Blood pressure is considered resistant or difficult to treat when a person with hypertension is taking three or more blood pressure medications or antihypertensive drugs but still has a blood pressure reading higher than 140/90 mmHg.
Unfortunately, cases of people with resistant hypertension are also on the rise in Nigeria, stated Professor Adindu Chijioke, a consultant nephrologist, University of Ilorin Teaching Hospital, Ilorin, Kwara State.
"In a study that we carried out at the University of Ilorin among patients with chronic kidney disease and hypertension, over 80 per cent of them were found to have resistant hypertension," he stated.
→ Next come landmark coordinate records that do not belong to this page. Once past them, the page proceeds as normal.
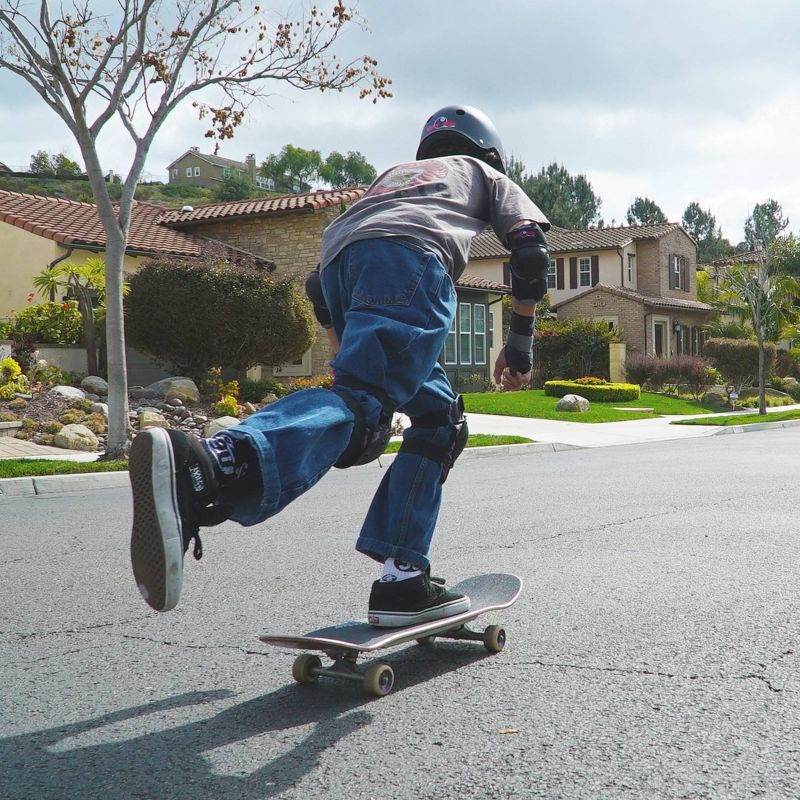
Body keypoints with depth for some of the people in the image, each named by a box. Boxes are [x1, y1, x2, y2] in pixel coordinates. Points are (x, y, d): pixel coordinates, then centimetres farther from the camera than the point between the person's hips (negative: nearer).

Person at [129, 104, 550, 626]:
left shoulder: (392, 175, 45)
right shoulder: (486, 175, 36)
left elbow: (318, 285, 36)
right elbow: (531, 251, 17)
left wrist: (348, 352, 39)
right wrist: (521, 342, 23)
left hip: (339, 260, 6)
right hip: (410, 256, -5)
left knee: (438, 417, 15)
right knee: (358, 403, -26)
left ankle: (404, 576, 4)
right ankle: (202, 467, -53)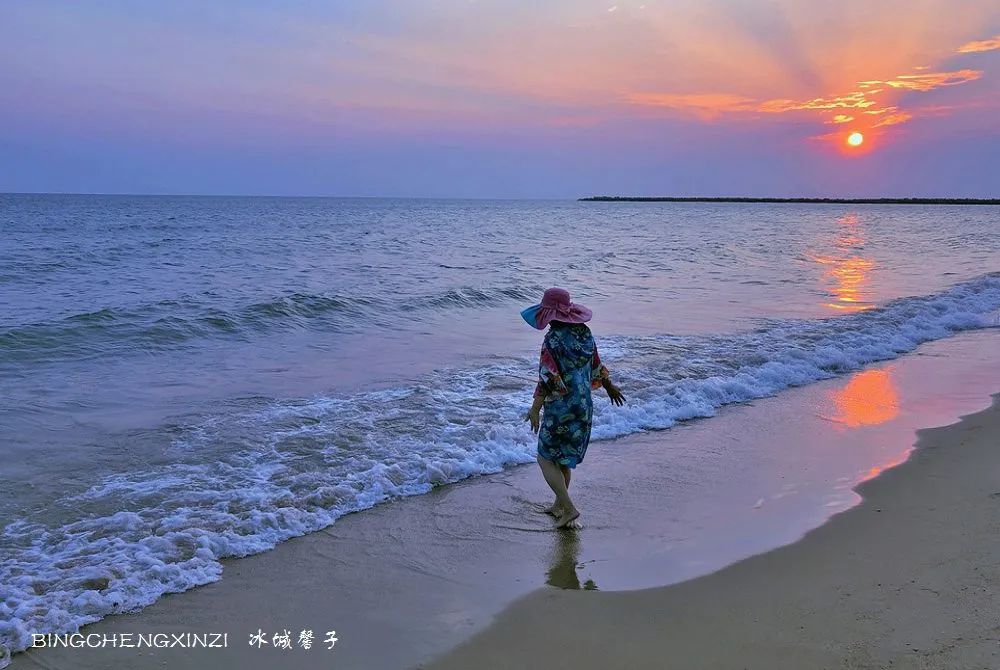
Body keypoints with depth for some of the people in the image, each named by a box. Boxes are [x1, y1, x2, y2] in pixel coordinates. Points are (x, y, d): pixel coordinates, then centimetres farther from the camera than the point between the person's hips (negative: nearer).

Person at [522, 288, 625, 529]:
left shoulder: (553, 339, -19)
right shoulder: (584, 333, 3)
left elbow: (548, 378, -23)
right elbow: (597, 366, 14)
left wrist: (535, 409, -20)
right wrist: (610, 387, 30)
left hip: (560, 409, -8)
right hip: (584, 407, 8)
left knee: (546, 458, 4)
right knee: (564, 457, 21)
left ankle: (569, 508, -4)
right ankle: (559, 504, 31)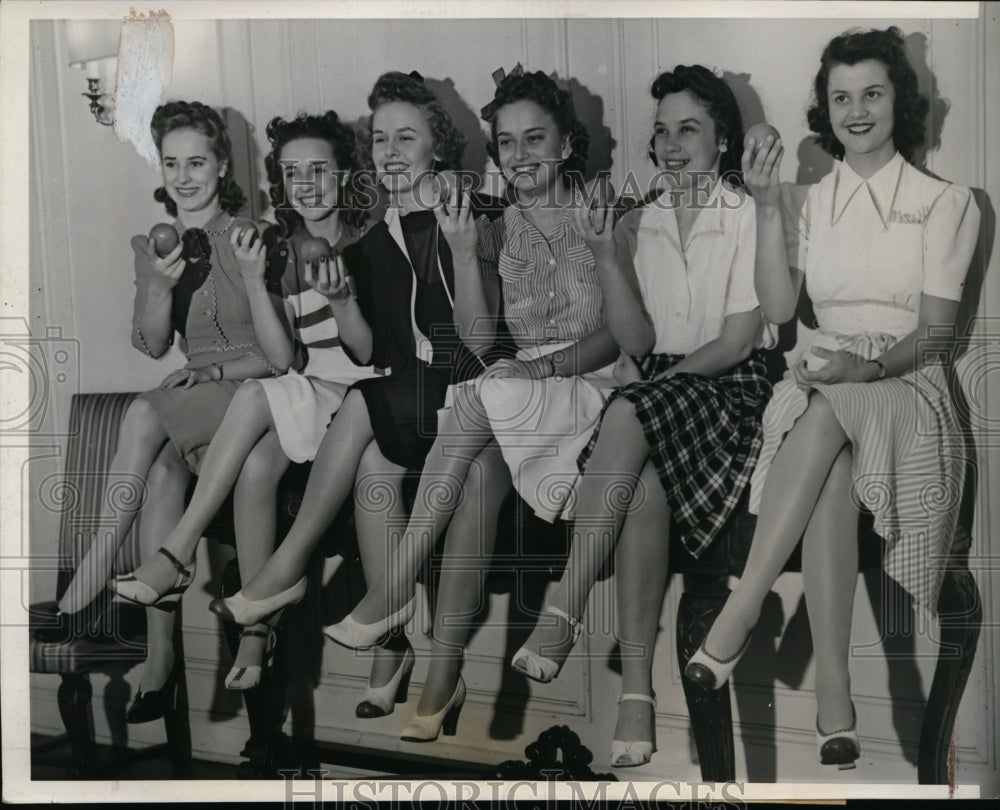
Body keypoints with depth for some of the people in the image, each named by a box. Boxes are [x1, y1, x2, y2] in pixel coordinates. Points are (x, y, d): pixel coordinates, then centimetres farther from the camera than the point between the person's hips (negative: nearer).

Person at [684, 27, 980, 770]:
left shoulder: (946, 202, 6)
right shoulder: (810, 203, 15)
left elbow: (933, 329, -4)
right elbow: (778, 308, 1)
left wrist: (869, 365, -23)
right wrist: (767, 209, -8)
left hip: (906, 386, -2)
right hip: (822, 386, 2)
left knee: (829, 412, -38)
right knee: (832, 470, -35)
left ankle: (740, 612, -36)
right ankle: (834, 696, -36)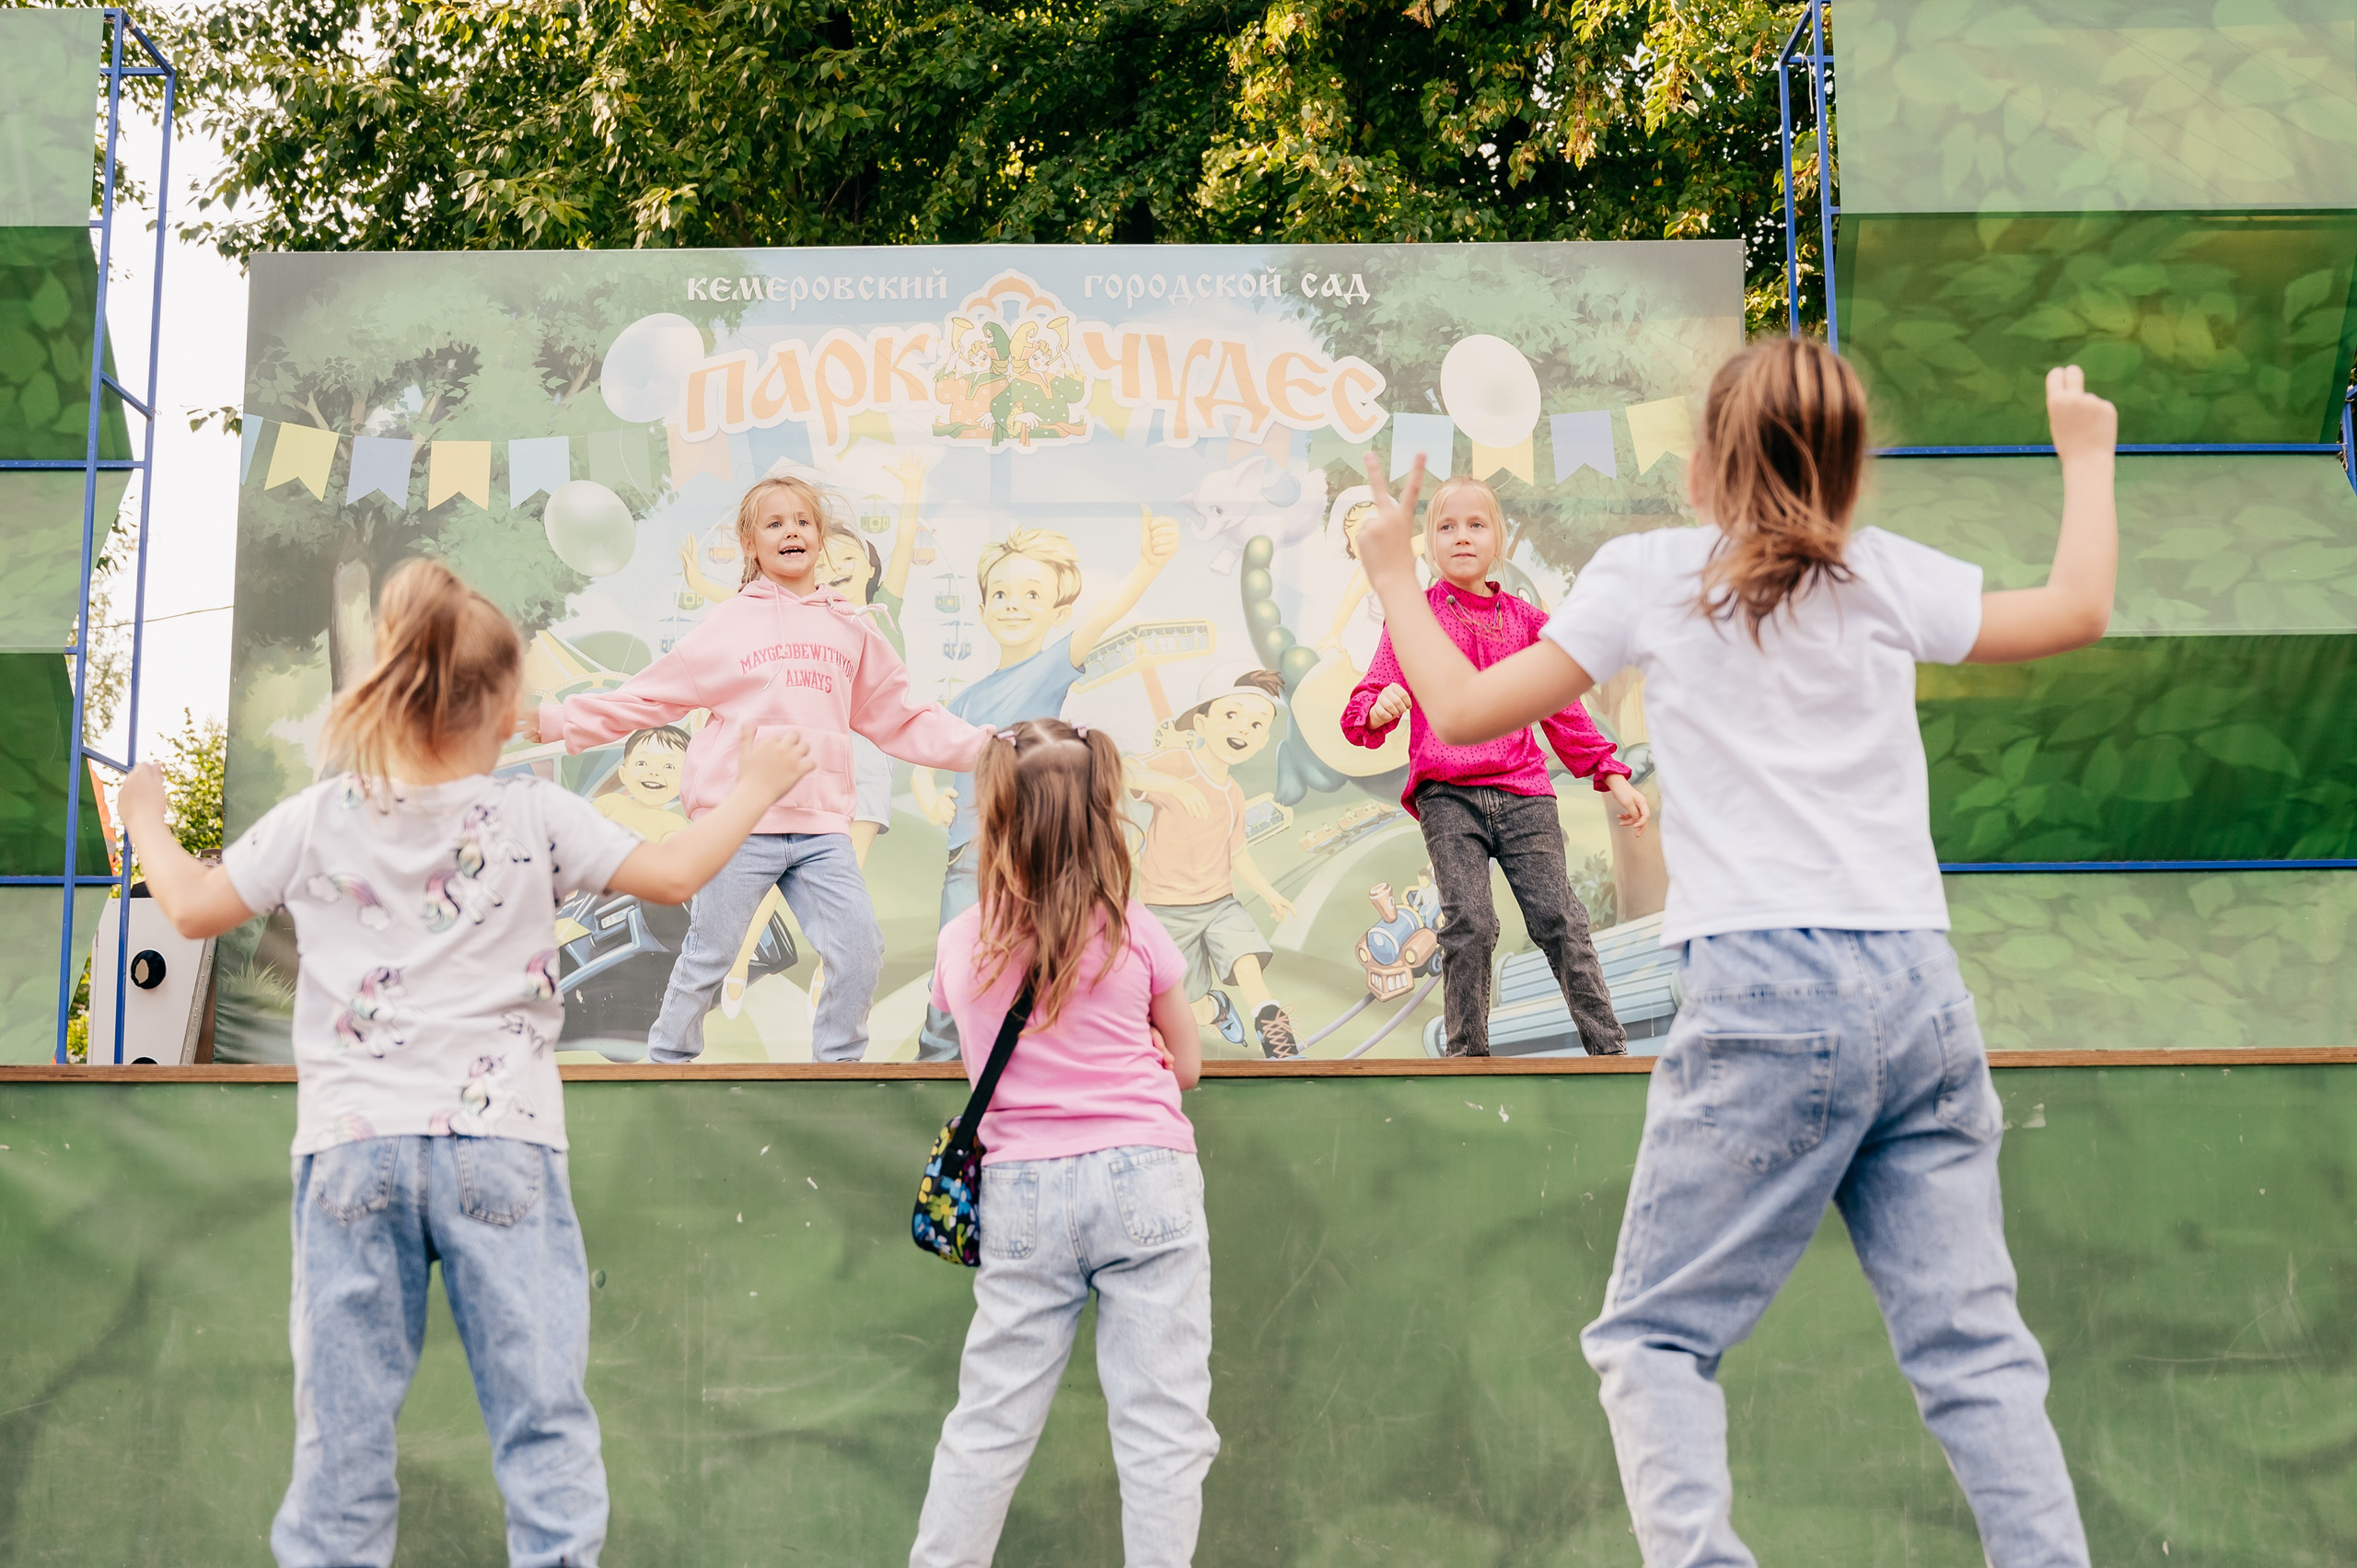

Professor Chijioke, who remarked that lack of deep sleep could contribute to a raised blood pressure, stated that individuals with poor sleep control stood a high chance of poorly controlled blood pressure.
"In fact, poor sleep has been identified as one of the risk factors for the development of resistant hypertension," he stated.
According to him, individuals with sleep disorders also stand the risk of their antihypertensive medications being unable to control the blood pressure as effective as they should.